The Facebook photos started on the morning of April 10th. It was National Sibling Day, and many of my friends were posting pictures of themselves with their siblings, smiling together and having a good time, with witty messages claiming that their bond with each other was special, unique, loving, and more, among many other characteristics of a desirable relationship.
Then there was the post from one of my adopted friends that said, “I can’t emphasize enough how much I hate National Sibling Day.” I immediately clicked “like” and reflected on the discomfort I have often experienced every time someone has innocently asked me the question, “Do you have any siblings?” It is a question that I have always sought to avoid at all costs, and it makes me cringe every time I hear it.
The truth is, I am envious of my friends who have great relationships with their siblings. And as an adoptee, the reasons are two-fold. First, I grew up with two adoptive brothers who didn’t treat me very well. The oldest one sexually abused me, and the middle one constantly intimidated me. Growing up, I was always on edge, and it took all of my energy and focus just to get to graduation and skip town.

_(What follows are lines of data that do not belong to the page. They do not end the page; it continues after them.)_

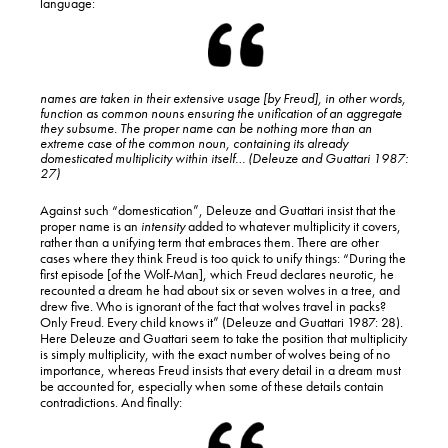
language:
names are taken in their
extensive
usage [by Freud], in other words,
function as common nouns ensuring the unification of an aggregate
they subsume. The proper name can be nothing more than an
extreme case of the common noun, containing its already
domesticated multiplicity within itself… (Deleuze and Guattari 1987:
27)
Against such “domestication”, Deleuze and Guattari insist that the
proper name is an
intensity
added to whatever multiplicity it covers,
rather than a unifying term that embraces them. There are other
cases where they think Freud is too quick to unify things: “During the
first episode [of the Wolf-Man], which Freud declares neurotic, he
recounted a dream he had about six or seven wolves in a tree, and
drew five. Who is ignorant of the fact that wolves travel in packs?
Only Freud. Every child knows it” (Deleuze and Guattari 1987: 28).
Here Deleuze and Guattari seem to take the position that multiplicity
is simply multiplicity, with the exact number of wolves being of no
importance, whereas Freud insists that every detail in a dream must
be accounted for, especially when some of these details contain
contradictions. And finally:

Second, I discovered that I have two half-brothers and a half-sister on my paternal side, and I will never know what it might have been like to grow up with them. I never knew they even existed until I was forty years old, and when I reached out to them three years later to let them know I existed, I got the cold shoulder.
So, yes, like my Facebook friend who posted about her hatred of National Sibling Day, I too carry no fondness for it. But I want to love it, and I long for the special bond that so many of my friends have known for their whole lives, one that I hope they have never taken for granted.
I sometimes watch my own children and vicariously experience their loving sibling relationship. They, of course, fight like siblings do, but when they are getting along, they are best of friends and it is a true joy to see. I try to foster that side of their relationship as often as I can, sometimes having to acknowledge and set aside my own pain in the process. But to see them together during these moments is truly a special experience.
National Sibling Day will inevitably always be tough for me. And while I don’t expect the current state of my relationship with my adoptive siblings to change any time soon, I do have hope that I will one day meet and get to know my biological half siblings. And I do experience the joy of watching the relationship between my son and daughter blossom into something very special, something I wish I had been able to experience for myself but, nonetheless, something that I believe will give me a sense of pride as they become adults and begin to tell the world how much they themselves love National Sibling Day.